We know that Z is generated by the cyclic subgroups <1> and <-1> so that Z is cyclic, but the |<1>| = |<-1>| = ∞.

Since Z is finite,

Z is finite?? Why??

but it can be generated by an infinite cyclic group, our hypothesis about Z having finitely many subgroups must be false because |Z| = ∞ and thus Z has infinitely many subgroups.

Trying this new approach, it seems to make much more sense to me.

 

[STEMucator]

Z is finite because I'm assuming something false from contradiction and then showing it's false. I think you may be reading what I said wrong? Otherwise I think I'm really just going to ask my prof about this one rather than waste anymore time on it.

 

[micromass]

Z is finite because I'm assuming something false from contradiction and then showing it's false. I think you may be reading what I said wrong? Otherwise I think I'm really just going to ask my prof about this one rather than waste anymore time on it.

OK, so you used the following:

"If a group G has finitely many subgroups, then G is finite"

I think you still need to prove this statement.

 

[STEMucator]

OK, so you used the following:

"If a group G has finitely many subgroups, then G is finite"

I think you still need to prove this statement.

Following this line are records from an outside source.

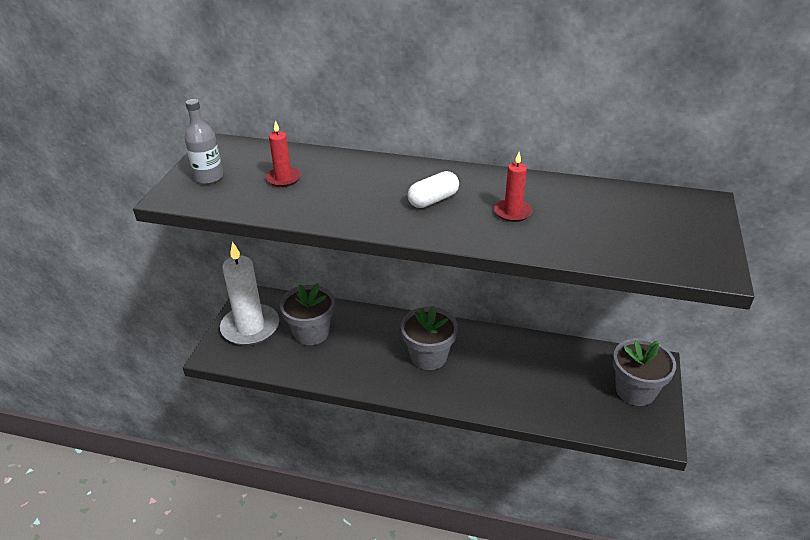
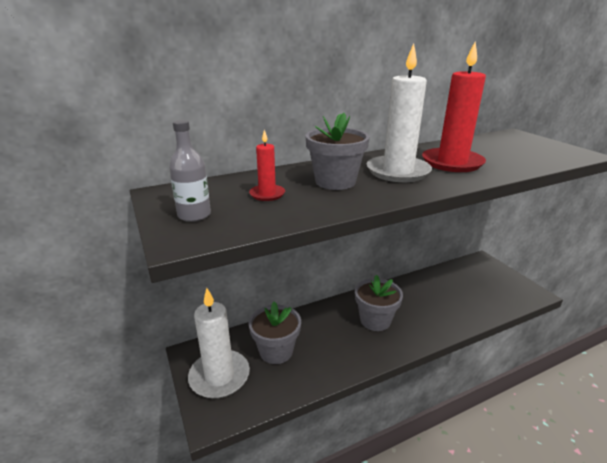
camera: 40 degrees left, 10 degrees down
(433, 200) = (398, 172): white capsule -> white candle
(512, 212) = (452, 163): red candle -> red candle, size x2.03
(635, 391) = (494, 277): grey flower pot -> grey flower pot (335, 181)

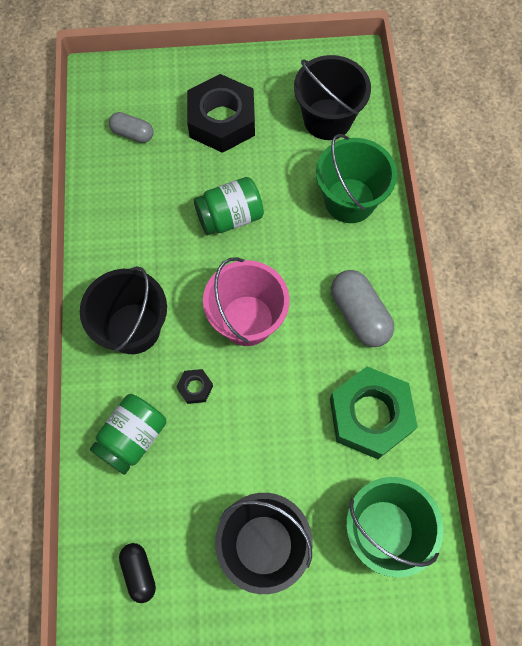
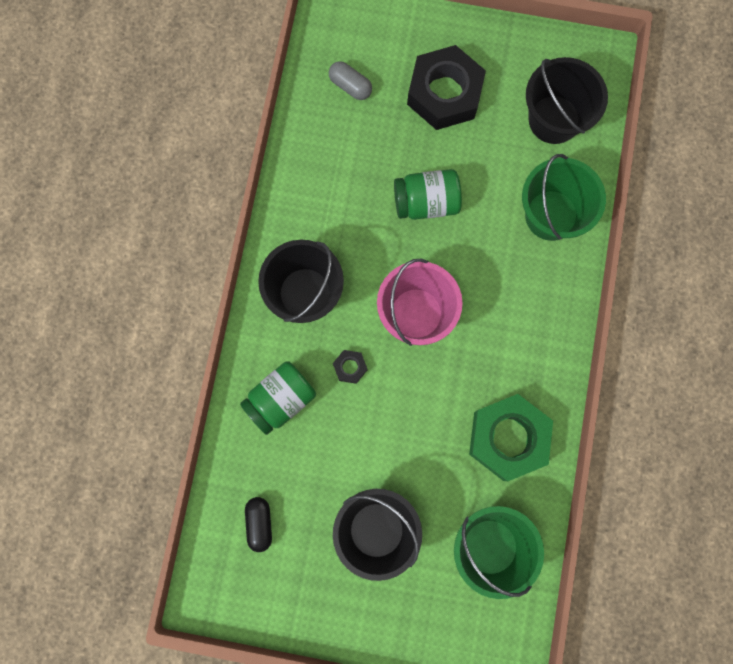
camera: 15 degrees right, 10 degrees up
(359, 315) = (526, 337): grey capsule -> none

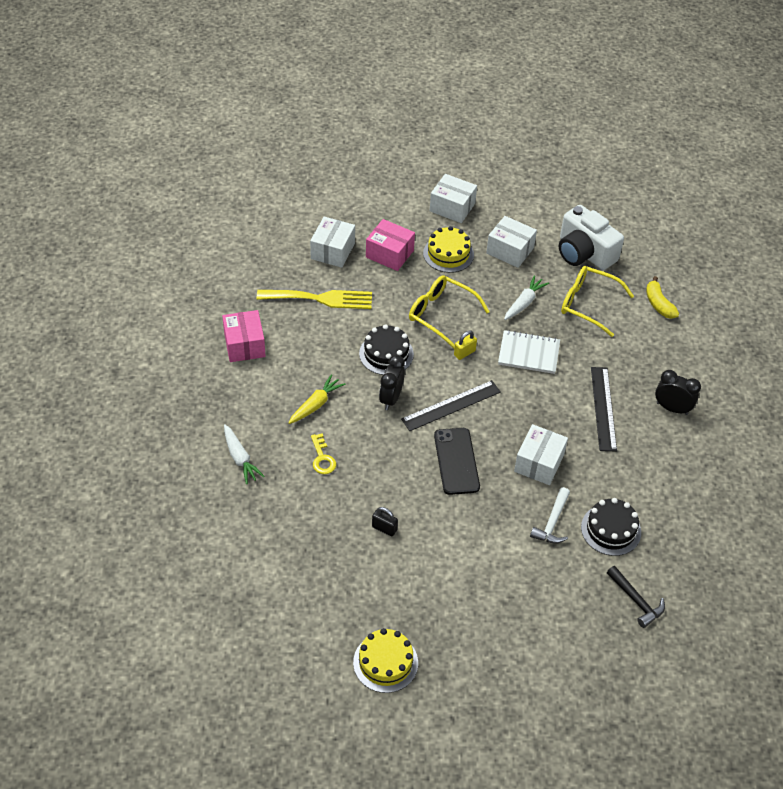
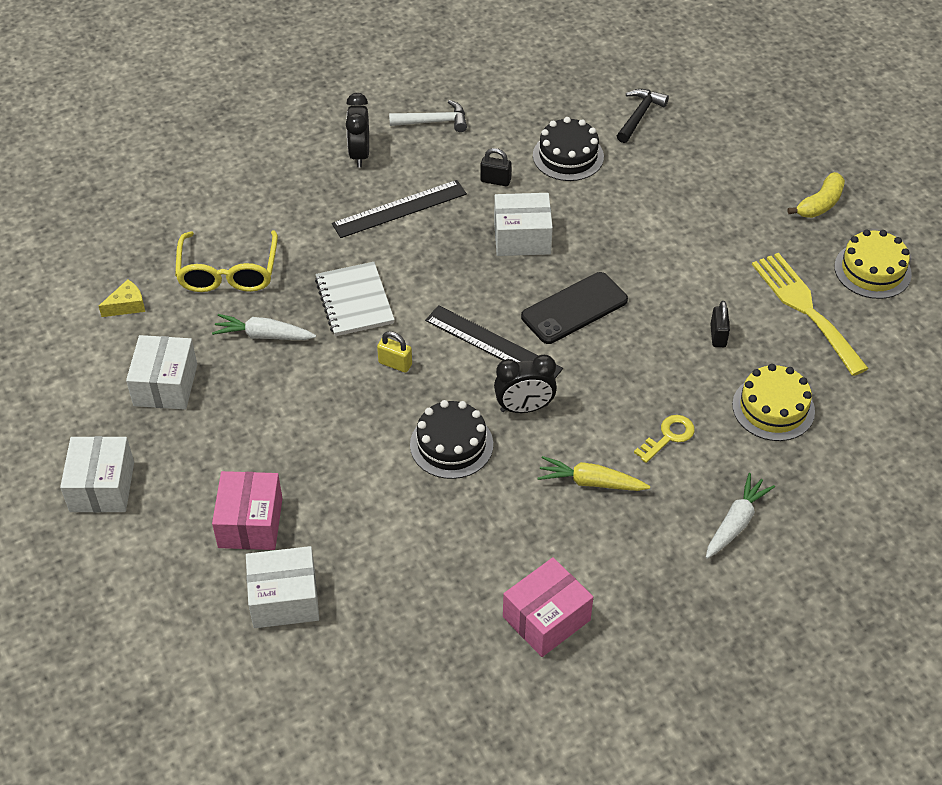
camera: 115 degrees left, 0 degrees up
(320, 299) = (395, 567): yellow fork -> yellow fork (805, 308)
(442, 315) = (340, 413): yellow glasses -> none
(448, 254) = (211, 452): yellow cake -> yellow cake (773, 408)
(552, 522) = (595, 202): white hammer -> white hammer (433, 122)
(584, 253) = (127, 305): white camera -> yellow cheese
(605, 473) = (495, 181): none -> black padlock
(658, 304) = (188, 208): yellow banana -> yellow banana (820, 204)

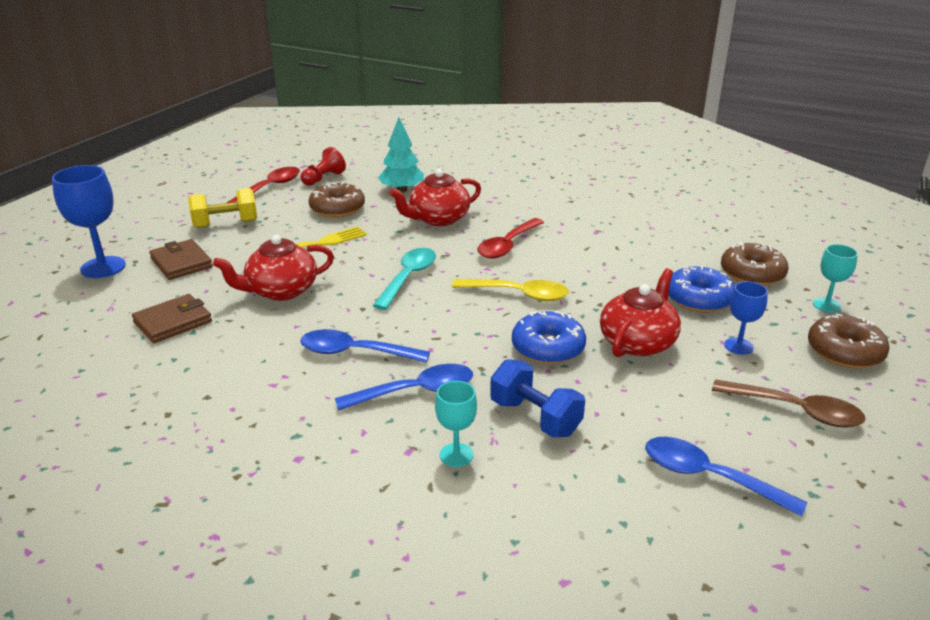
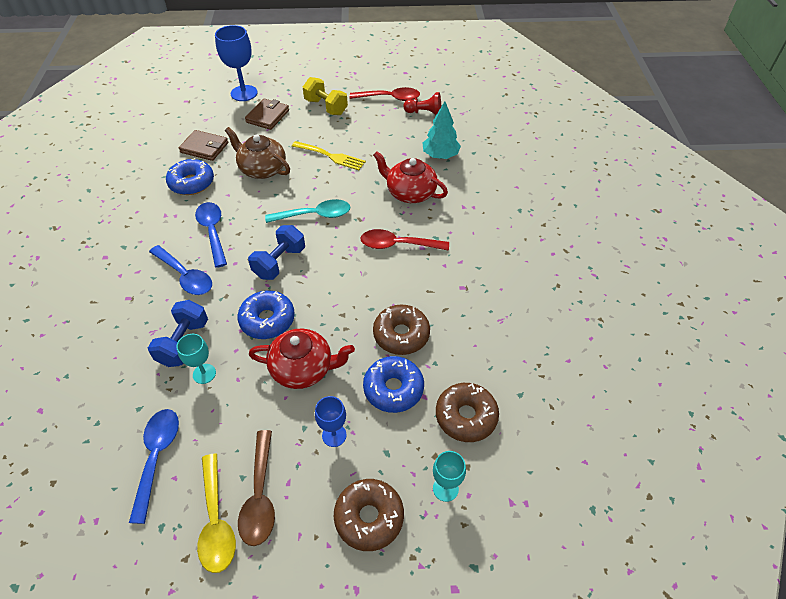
camera: 60 degrees right, 20 degrees up
(235, 348) = (192, 183): none -> blue donut
(281, 291) = (262, 169): red teapot -> brown teapot
(337, 209) = (385, 140): brown donut -> brown donut (401, 335)
(456, 455) = (131, 320): turquoise goblet -> turquoise goblet (204, 374)
(462, 318) = (279, 262): none -> blue dumbbell
(518, 294) = (329, 278): yellow spoon -> yellow spoon (216, 521)

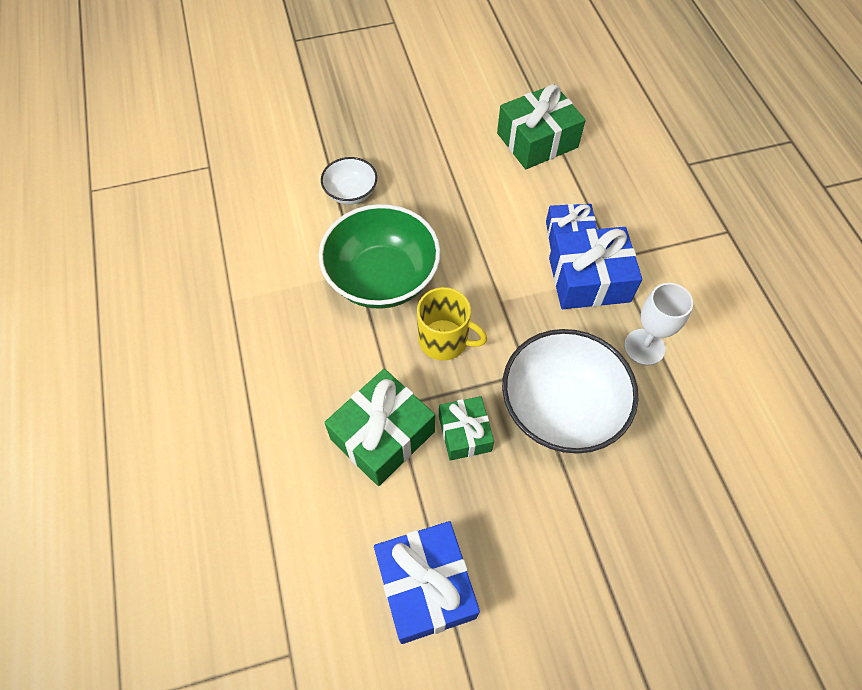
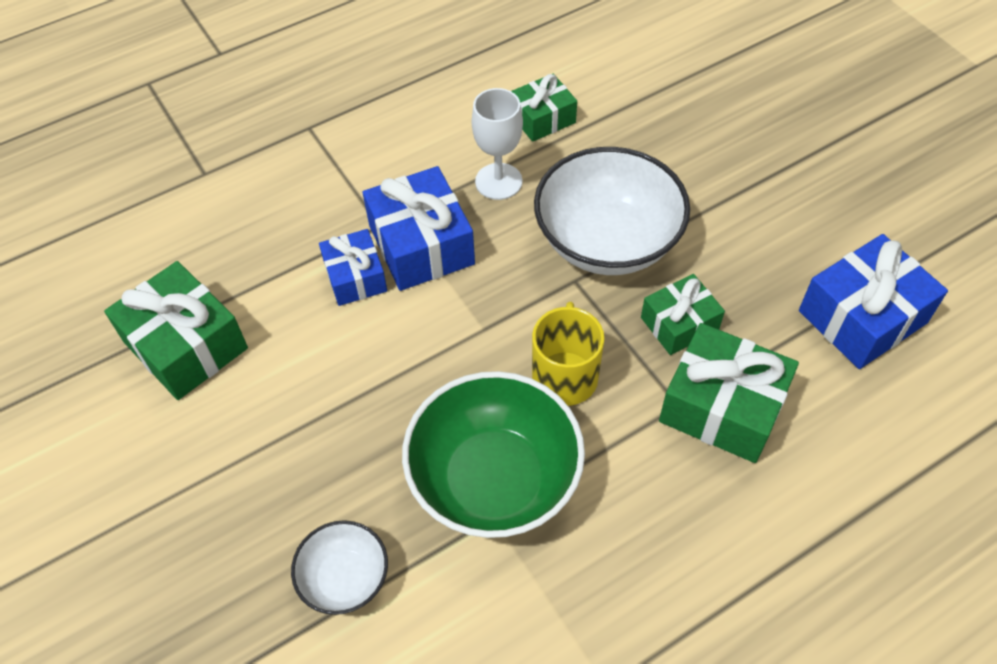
camera: 105 degrees left, 5 degrees down
(715, 401) = (542, 118): none -> green gift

My only question is can I let G = Z or do I simply prove it on the basis that G is a finite group. If I start with G being a finite group, I think I may know how to do this by letting a₁,...,a_n be the elements in G and using a little union trick.

 

[micromass]

My only question is can I let G = Z or do I simply prove it on the basis that G is a finite group. If I start with G being a finite group, I think I may know how to do this by letting a₁,...,a_n be the elements in G and using a little union trick.

You need to prove that G is finite. Why do you think it is ok to start of from the assumption that G is finite then??